Hi, I know a lot of you are good with gardening and I need your help. I am planning to grow some sunflowers in my apartment. I have done a lot of searching but seems like everyone is saying something different. First of all, what kind of lighting do I need? Will a 30W spiral CF in this be sufficient? Second, what kind of soil should I use? I went to home depot today and I was confused by all those different selections. Thanks in advance!


----------



## Tex Gal (Nov 1, 2007)

All the sunflowers I have seen get quite large. Is there a small variety that you are considering. I'm not sure it's possible indoors. Here's a link...
http://www.thriftyfun.com/tf18866289.tip.html


----------



## modster (Jun 16, 2007)

The ones that i want is only about 2 feet tall. I think it's manageable.


----------



## cs_gardener (Apr 28, 2006)

Are you starting the sunflowers from seeds or getting plant starts? If you start them from seed I'd recommend getting a soil-less seed starter like Miracle Gro Seed Starting Material.
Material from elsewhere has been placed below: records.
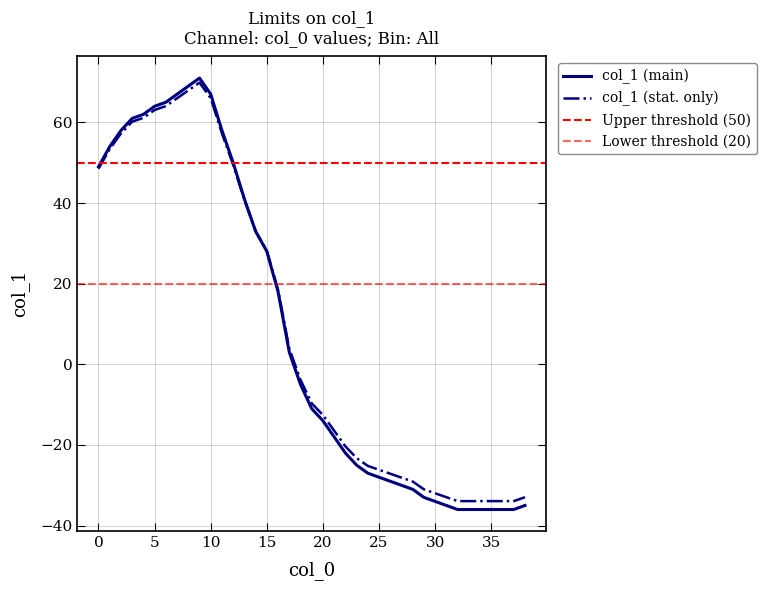

Which label corresponds to the smallest value in the chart?

32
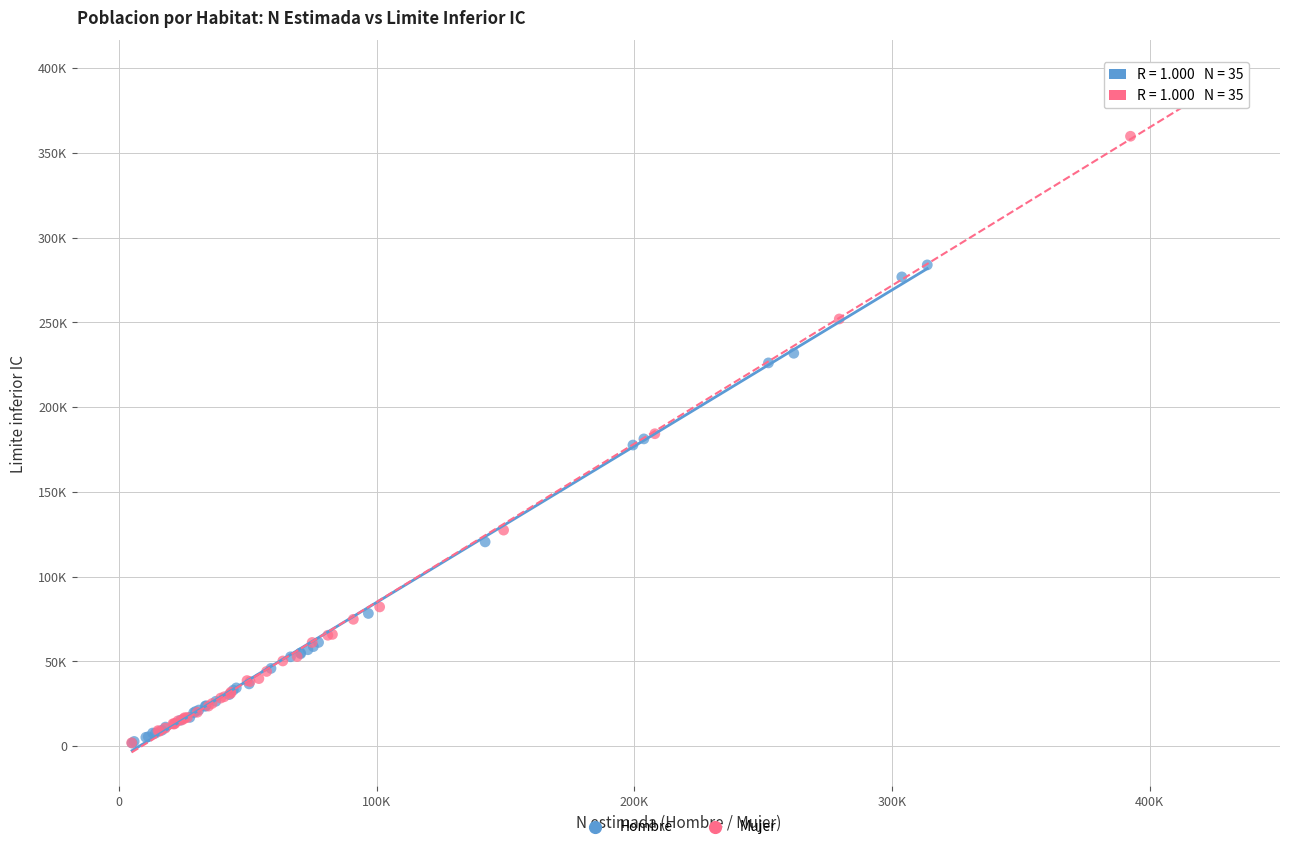

What are all the series names shown in the legend?

Hombre, Mujer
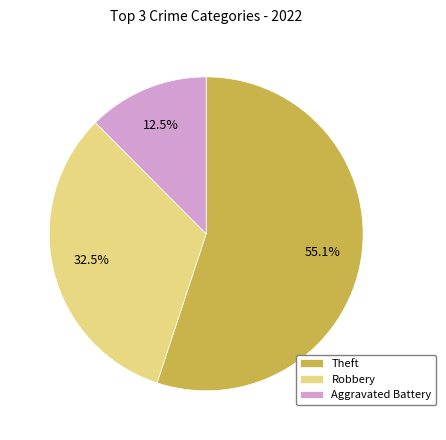

Does Theft account for over 50% of the chart?

Yes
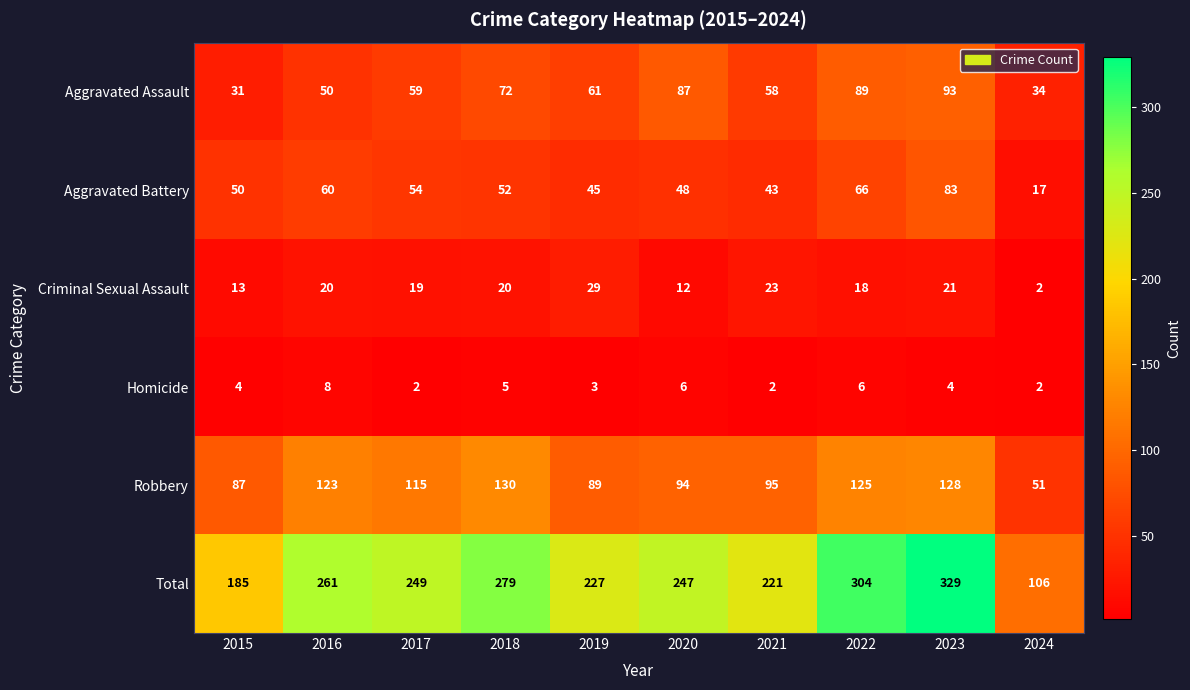

What is the total value across all series at 2016?

522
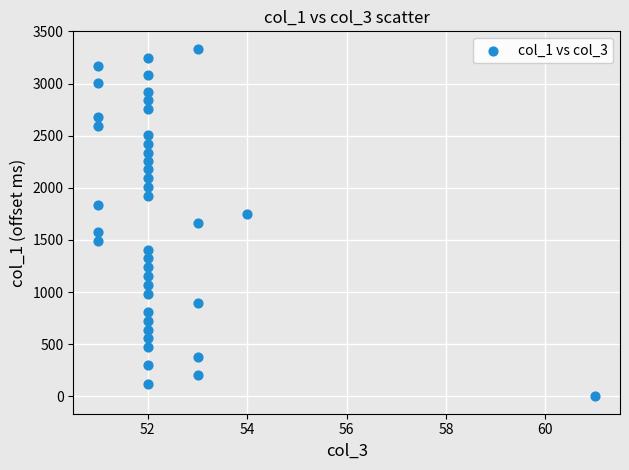

What is the range of X values (max minus min)?

10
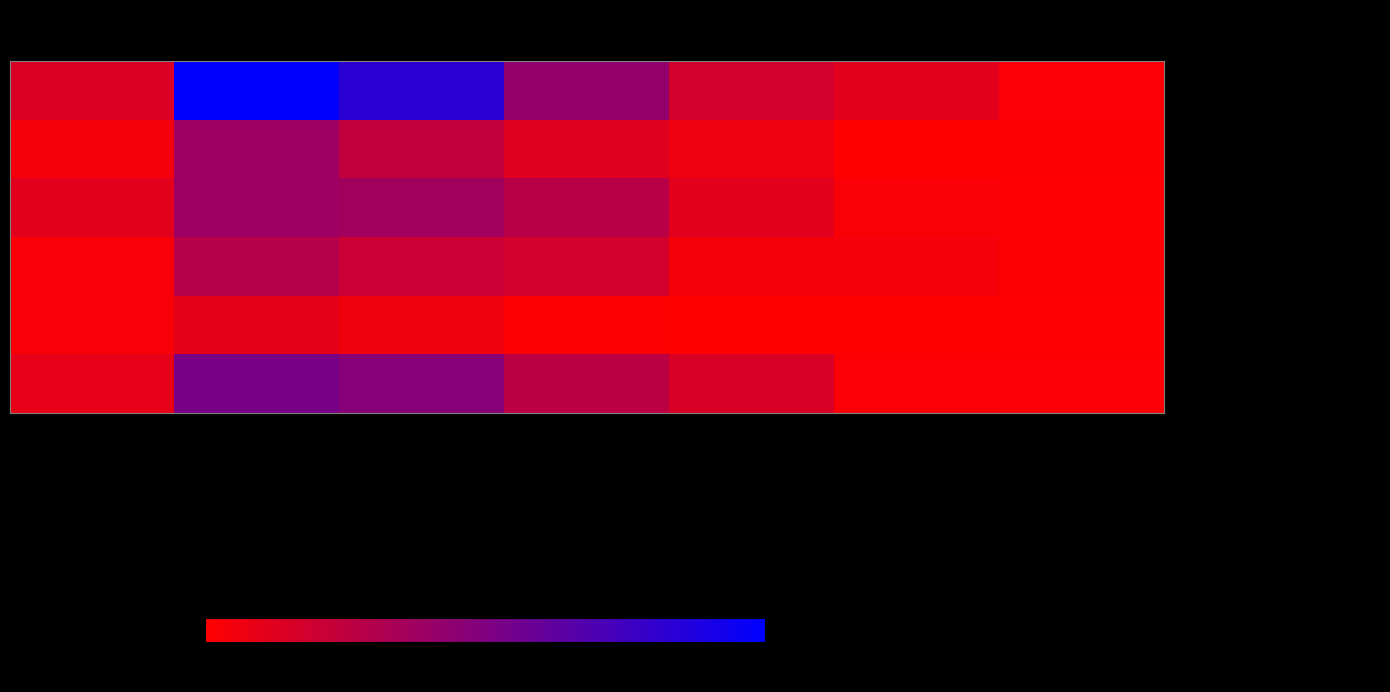

Reading left to right, transcribe all the data shown in this chart.

Auvergne-Rhône-Alpes: 0 salarié=1010539.9	1 ou 2 salariés=6931946.3	3 à 5 salariés=5752346.2	6 à 9 salariés=2909177.4	10 à 19 salariés=1201921.1	20 à 49 salariés=784634.3	Etablissement non employeur=153188.0
Bourgogne-Franche-Comté: 0 salarié=340369.4	1 ou 2 salariés=2628700.3	3 à 5 salariés=1713851.4	6 à 9 salariés=852358.0	10 à 19 salariés=443076.0	20 à 49 salariés=0.0	Etablissement non employeur=99068.1
Bretagne: 0 salarié=790538.4	1 ou 2 salariés=2659332.6	3 à 5 salariés=2543766.5	6 à 9 salariés=1934104.0	10 à 19 salariés=759566.5	20 à 49 salariés=165141.0	Etablissement non employeur=54083.0
Centre-Val de Loire: 0 salarié=236167.0	1 ou 2 salariés=2001418.7	3 à 5 salariés=1410508.3	6 à 9 salariés=1198708.2	10 à 19 salariés=309676.0	20 à 49 salariés=272000.0	Etablissement non employeur=55500.0
Corse: 0 salarié=223669.1	1 ou 2 salariés=705874.6	3 à 5 salariés=403748.0	6 à 9 salariés=80000.0	10 à 19 salariés=22000.0	20 à 49 salariés=0.0	Etablissement non employeur=40000.0
Grand Est: 0 salarié=659731.7	1 ou 2 salariés=3659322.2	3 à 5 salariés=3222414.0	6 à 9 salariés=1852274.7	10 à 19 salariés=1064717.3	20 à 49 salariés=144000.0	Etablissement non employeur=114156.0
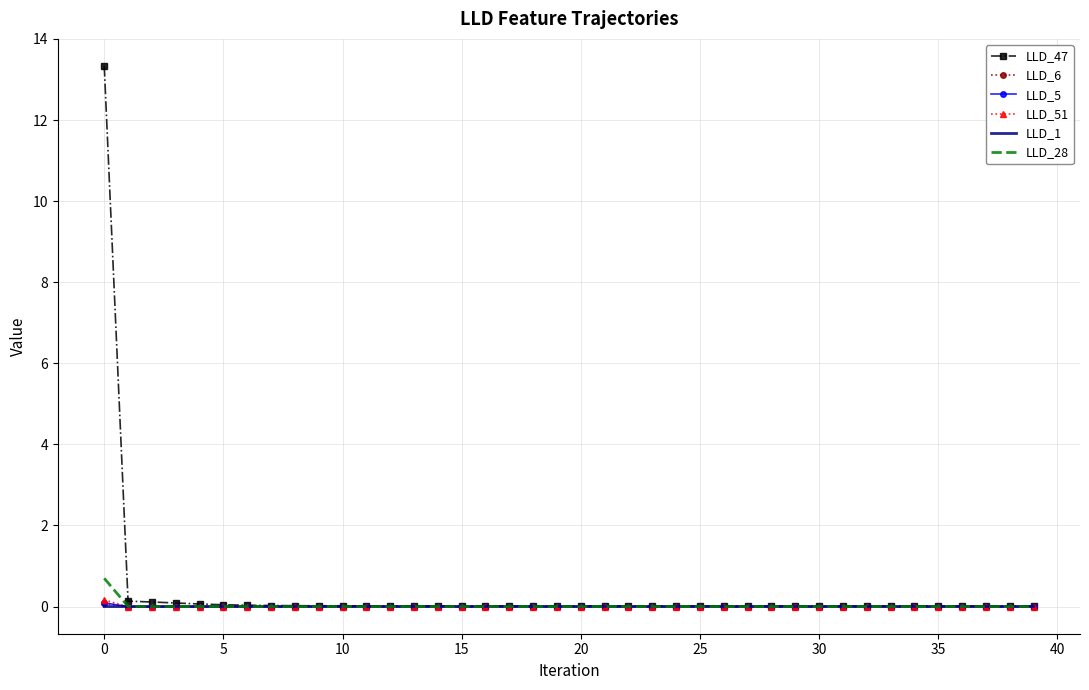

What are all the series names shown in the legend?

LLD_47, LLD_6, LLD_5, LLD_51, LLD_1, LLD_28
I grow my tomato plants from seeds and I've never had good luck with peat plugs or regular soil as a starting medium, I ended up with a lot of rotten stems and dead plants. 

Once the starts get big enough you can transplant them to larger pots with any good, balanced soil. The first time I increase the pot size for my tomatoes I usually use a good quality houseplant soil (the brand doesn't matter). If they need to be re-potted again before being planted outside I use garden soil to fill the larger pot, you'll probably want to stick with a potting soil for your plants since they'll remain in pots.

I use a mix of lights to grow my starts, mostly regular fluorescent fixtures that came free with tanks I've purchased.  While the light wan't strong enough for my underwater plants, it's perfect for starting tomatoes. Do make sure you have enough space between each plant. If they're too close together they'll end up a lot taller and weaker than they should be. Any chance of supplementing your bulb with some sunlight? I've found it helpful in keeping the plants shorter and healthier.


----------



## marrow (Mar 4, 2007)

Even at dwarf variety at two feet, needs a tremendous amount of light. There are lights designed for growing these high light sort of plants such as sunflowers, corn etc. inside. You may want to visit your local hydroponics store. Sunflowers can grow in virtually any soil, just make sure it drains well and give it lots of nitrogen. Just treat it like corn.


----------



## HeyPK (Jan 23, 2004)

I would say, 1000 foot candles intensity, minimum. You will probably have to have your central heating and cooling system fan on all the time just to keep the heat from building up in the room.


----------